Here's how my train of thought went: I assumed it would work like many advanced chat bots do, very strategically. It starts by trying to grab control of the conversation with a very pointed statement, as many do. Then, what usually happens is it picks out keywords from the human chat, matches them to canned responses, or response templates. In addition, it will usually do something like keeping track of "topic", probably defined as something like the main noun in the subject of the previous sentence. This is useful when trying to understand pronouns in the next sentence.

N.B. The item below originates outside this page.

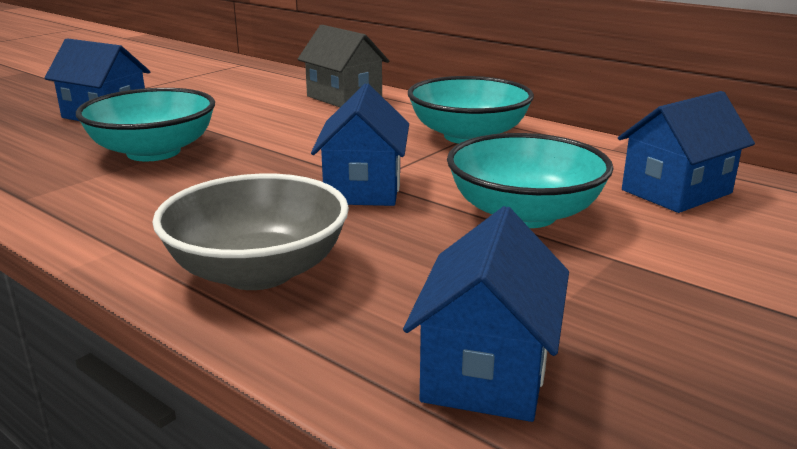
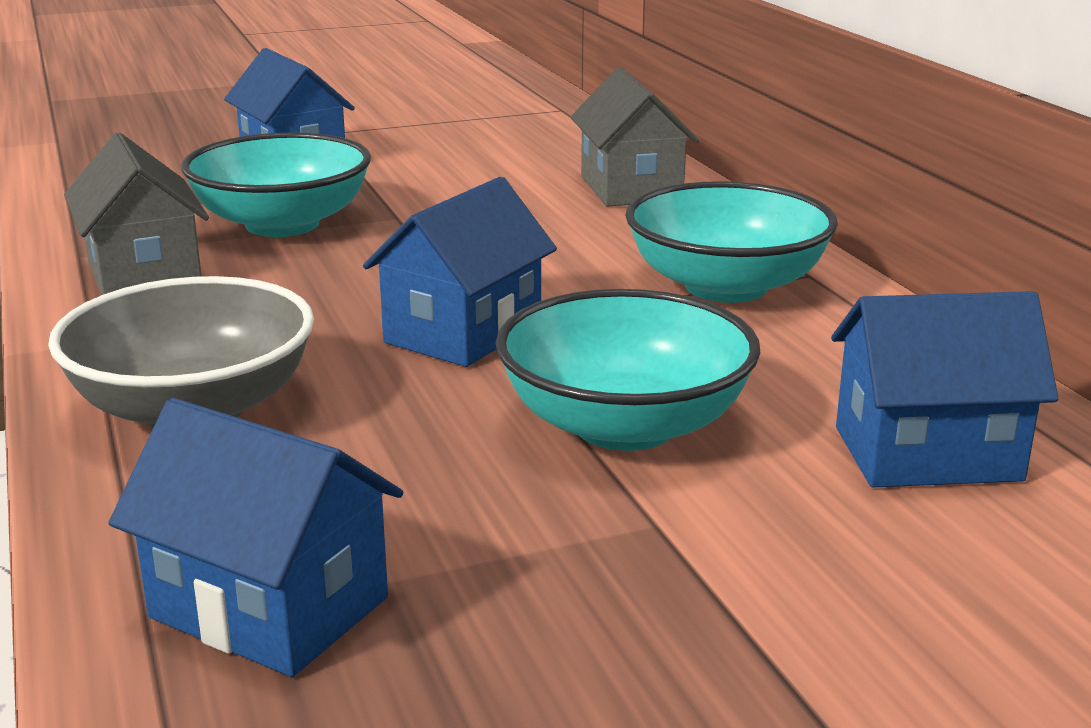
camera: 30 degrees right, 0 degrees up
(96, 200) = (144, 275): none -> grey house
(486, 370) = (269, 607): blue house -> blue house turned 75 degrees clockwise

However, it quickly became clear that this was not an advanced chatbot (obviously, the word 'game' in the site's title should've suggested that to me). Once I noticed that, I looked around the site for some explanation, and found something kind of cool. This is a Web 2.0 chatbot. In other words, like other web 2.0 sites, it relies on user input for its value. This is a cool idea, and one I think can be very useful to some natural language processing tasks, but it doesn't look like they have the correct framework here.

The system they use requires users to enter very rigid chatbot response rules, based on keywords used both by the human user and the chatbot on the previous chat. This kind of setup gives you very little flexibility, and frankly, even as a game I don't find it very interesting or fun. One problem is that with this setup, there is no memory. If you want to talk about abortion 2 sentences in a row, you have to use the word abortion in both sentences. In addition, if you look at the image above, I tricked the Palin chat-bot into supporting abortion by inspecting its rule set and constructing a question that used the term 'abortion' but with negation. Now, it is possible for this system to avoid this problem, if enough users give negative ratings to results that don't make sense. However, I would speculate that this framework doesn't have the flexibility to implement any real intelligence, and further speculate that the best possible result is one where only the vaguest answers have positive scores, since they will be least likely to be obviously wrong and get negative ratings by users.

Is there any other way to prevent a chatbot from being tricked in this manner? Well, one way is to make the rule set so complex and non-deterministic that no one could predict what response would occur. But then, you most likely wouldn't have enough people using the system to get meaningful statistics on the usefulness of the different responses, and your quality of response would still be quite low.